> **SELECTED EXTRACT**
Group the data into daily sales intervals

# Create an aggregated dataset
daily_sales_data = sales_data.groupBy(
    "Country", "StockCode", "InvoiceDate", "Year", "Month", "Day", "Week", "DayOfWeek") \
    .agg({"Quantity": "sum"})
daily_sales_data = daily_sales_data.withColumnRenamed("sum(Quantity)", "Quantity")

Split your dataset

You will need to divide your aggregated daily sales data into training and testing sets

# Split dataset based on the date provided
split_date_train_test = "2011-09-25"

## Split your daily sales interval data into a train and a test separate datasets
train_data = daily_sales_data.filter(
    col("InvoiceDate") <= split_date_train_test
)
test_data = daily_sales_data.filter(
    col("InvoiceDate") > split_date_train_test
)

## Transform the train_data into a pandas DataFrame
pd_daily_train_data = train_data.toPandas()

Building your regression model

You first need to create indexers for your categorical columns and combine the features. Then, you need to train the Random Forest model.

> **TASK PROMPT**
Could you rewrite the sales-data tutorial from "# Split dataset" up to and including "pd_daily_train_data = train_data.toPandas()", using "cutoff_date" in place of "split_date_train_test"?

> **INFORMATION SHOWN**
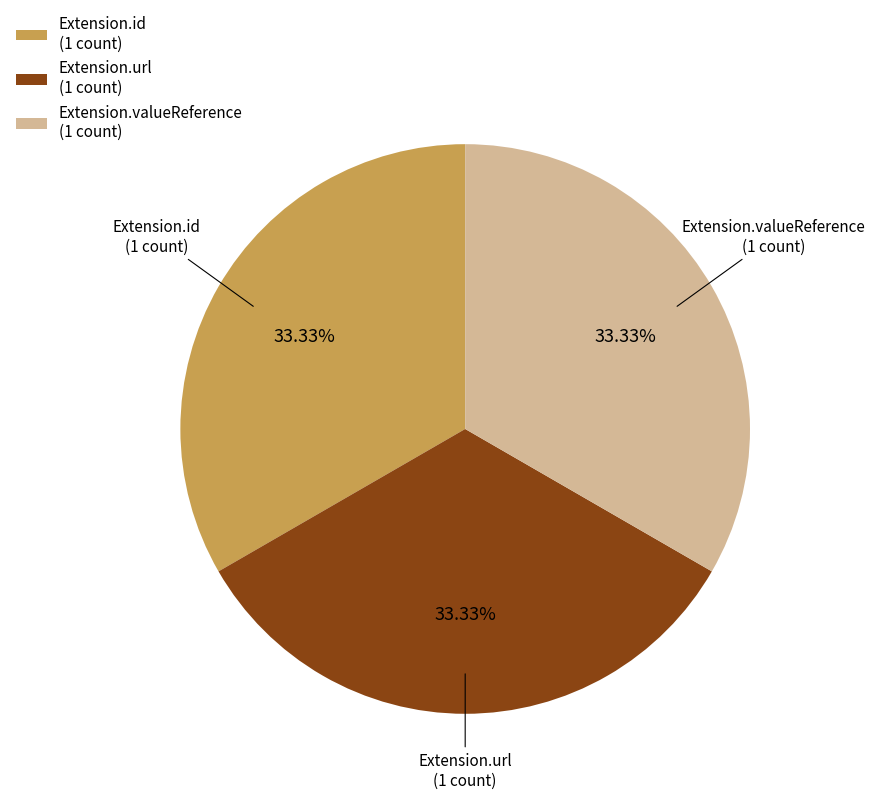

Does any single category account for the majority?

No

* * *

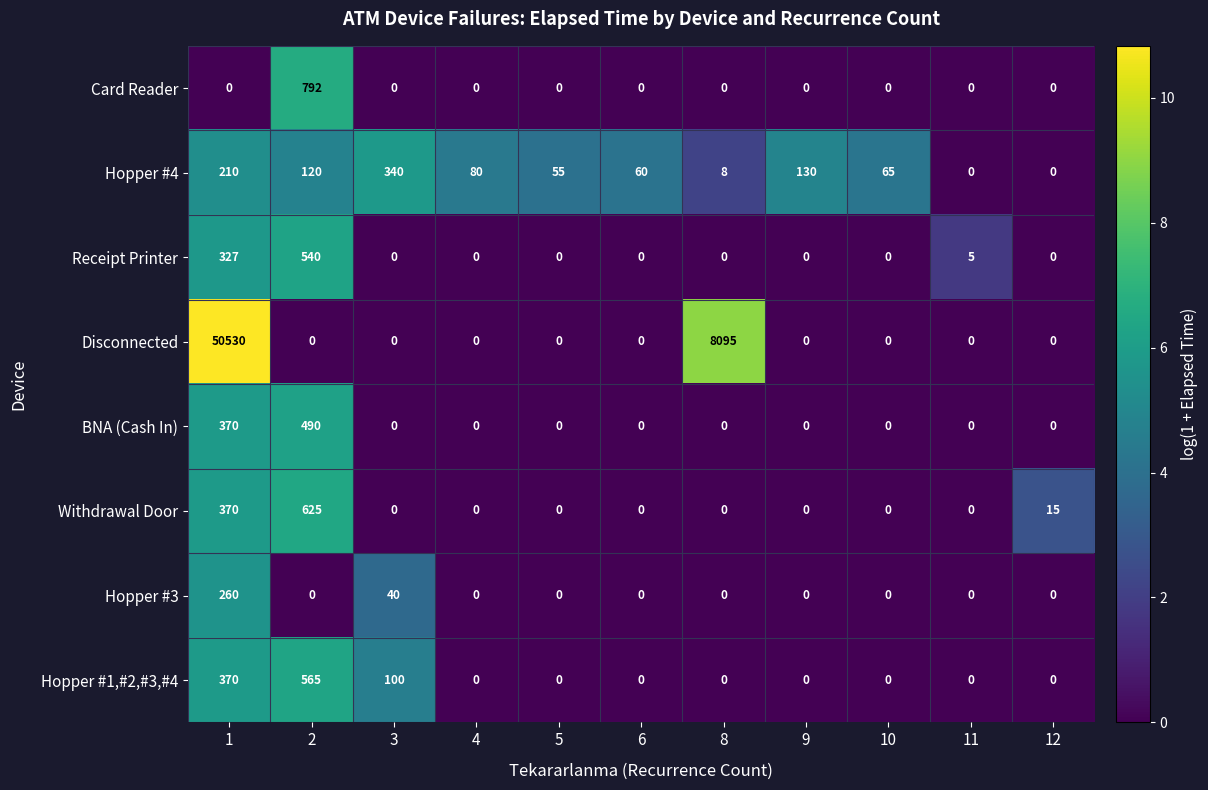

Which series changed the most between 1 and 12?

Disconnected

* * *

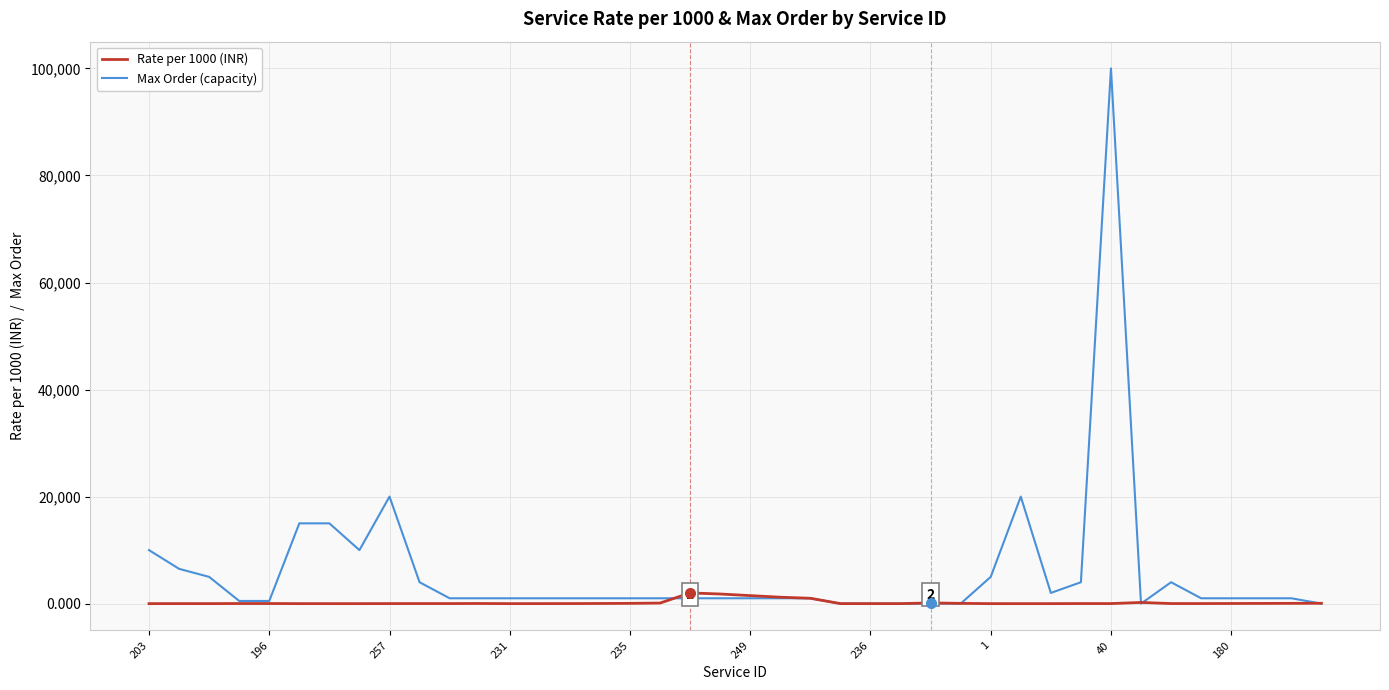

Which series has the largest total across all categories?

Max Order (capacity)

> **SOLUTION**
# Split dataset based on the date provided
cutoff_date = "2011-09-25"

## Split your daily sales interval data into a train and a test separate datasets
train_data = daily_sales_data.filter(
    col("InvoiceDate") <= cutoff_date
)
test_data = daily_sales_data.filter(
    col("InvoiceDate") > cutoff_date
)

## Transform the train_data into a pandas DataFrame
pd_daily_train_data = train_data.toPandas()